We’re agreed on the dragging issue. However, in the other cases, Mouse-press-up is probably not needed, and to explain why is going to be tricky, but let me try:
The fraction of a second that it would’ve taken to ‘cancel’ the user’s mistaken click in the mouse-press-up system could’ve simply been used for the brain to process things instead. A analogy would be like wanting a system that waits 10 seconds before sending an email. You get the 10 second latency, but you could have spent those 10 seconds yourself before clicking ‘send’. Only habit, and the few times that it’s ‘saved’ you have registered as it being a good thing. But if you were to change to mousedown, you would simply adjust to waiting that 0.2 seconds longer on the average before pressing say, the radio button. Or zero seconds longer if you were confident about the press. At least with the mouse-press-down system, you’re given the option, whilst the mouse-press-up has a forced latency. Sorry that I’ve taken a while to explain this - it’s really fidgety to explain, but hopefully you’ll see what I’m getting at.

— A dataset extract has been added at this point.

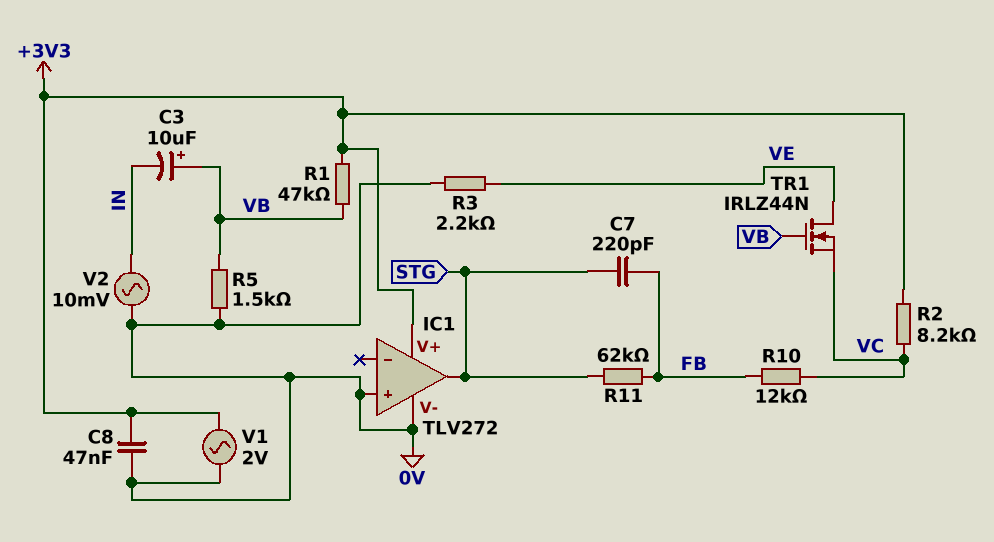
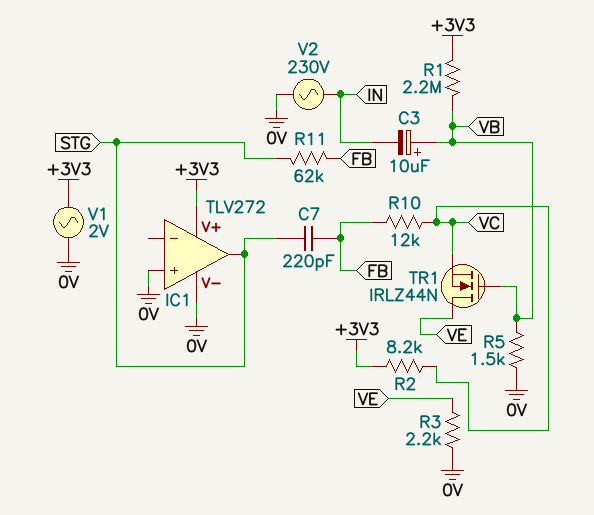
C8: 47nF (+3V3, 0V) -> none
R1: 47k (+3V3, VB) -> 2.2M (+3V3, VB)
V2: AC 10mV (0V, IN) -> AC 230V (0V, IN)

In addition to the latency on mouse-press-up, most modern applications have an undo, and finally, I can’t count the number of times I’ve zipped over to a button, pressed it, but then was too quick to move my mouse to another place to do something else. In those cases, the radio button click wasn’t registered. Anyway, this could all be optional anyway…

Yep, I think in the end, even if it’s in far future, the core of the OS has to be spot on. Build something on a dodgy foundation and it affects everything else. That’s why I think Haiku (or something like it) has a real shot.

Many good observations, twinbee!
WRT to “resizing windows from all edges”, this has recently be added. CTRL+ALT is a window management keycombo (see the user guide). While holding it a left click-drag anywhere will move the window, right click-drag will resize depending where the mouse pointer sits.

Regards,
Humdinger

Just an FYI - the Haiku Media Server was originally written with the specific purpose of provide low latency multimedia (sound, video, images) access. It was recently recoded by Stippi and has the promise of providing truly amazing performance for Haiku native applications. So when we get someone to write or update audio editors, video editors, image editors, viewers, etc we should have something really impressive to show off.

There is a lot of untapped potential here, but we need some native applications.